Centos – rkhunter warns of inode change but no file modification date changes

centosrkhunteryum

I have several systems running Centos 6 with rkhunter installed. I have a daily cron running rkhunter and reporting back via email.

I very often get reports like:

---------------------- Start Rootkit Hunter Scan ----------------------
Warning: The file properties have changed:
        File: /sbin/fsck
        Current inode: 6029384    Stored inode: 6029326
Warning: The file properties have changed:
        File: /sbin/ip
        Current inode: 6029506    Stored inode: 6029343
Warning: The file properties have changed:
        File: /sbin/nologin
        Current inode: 6029443    Stored inode: 6029531
Warning: The file properties have changed:
        File: /bin/dmesg
        Current inode: 13369362    Stored inode: 13369366

From what I understand, rkhunter will usually report a changed hash and/or modification date on the scanned files to, so this leads me to think that there is no real change.

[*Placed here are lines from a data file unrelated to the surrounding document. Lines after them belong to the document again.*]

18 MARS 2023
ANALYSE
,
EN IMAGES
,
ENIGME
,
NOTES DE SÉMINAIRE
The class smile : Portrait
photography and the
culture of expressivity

My question: is there some other activity on the machine that could make the inode change (running ext4) or is this really yum making regular (~ once a week) changes to these files as part of normal security updates?

Best Answer

Updating files is often done by writing a new file in the same directory followed by renaming the file on top of the old file. This method is usually applied to everything installed through a package manager, but also to any update performed to executables and libraries even if updated for other reasons.

This way of updating files ensure that any process opening the file will get either the old or the new, and not see anything changing in the file, which they have opened. It does mean that each time it is updated, you will actually have a new file with the same name, hence the inode number has changed.

I guess this is the reason for those files having a new inode number.

A security update could be one reason. But there is another possibility, which I first observed on Fedora Core 1, and that could very well have made it into Centos at some point.

Executables and libraries are being prelinked such that they can start faster and use less memory. During this process the load address is randomized to make exploiting security vulnerabilities a little bit harder. A cron job would periodically repeat the process with new randomized addresses causing all the prelinked executables and libraries to get updated.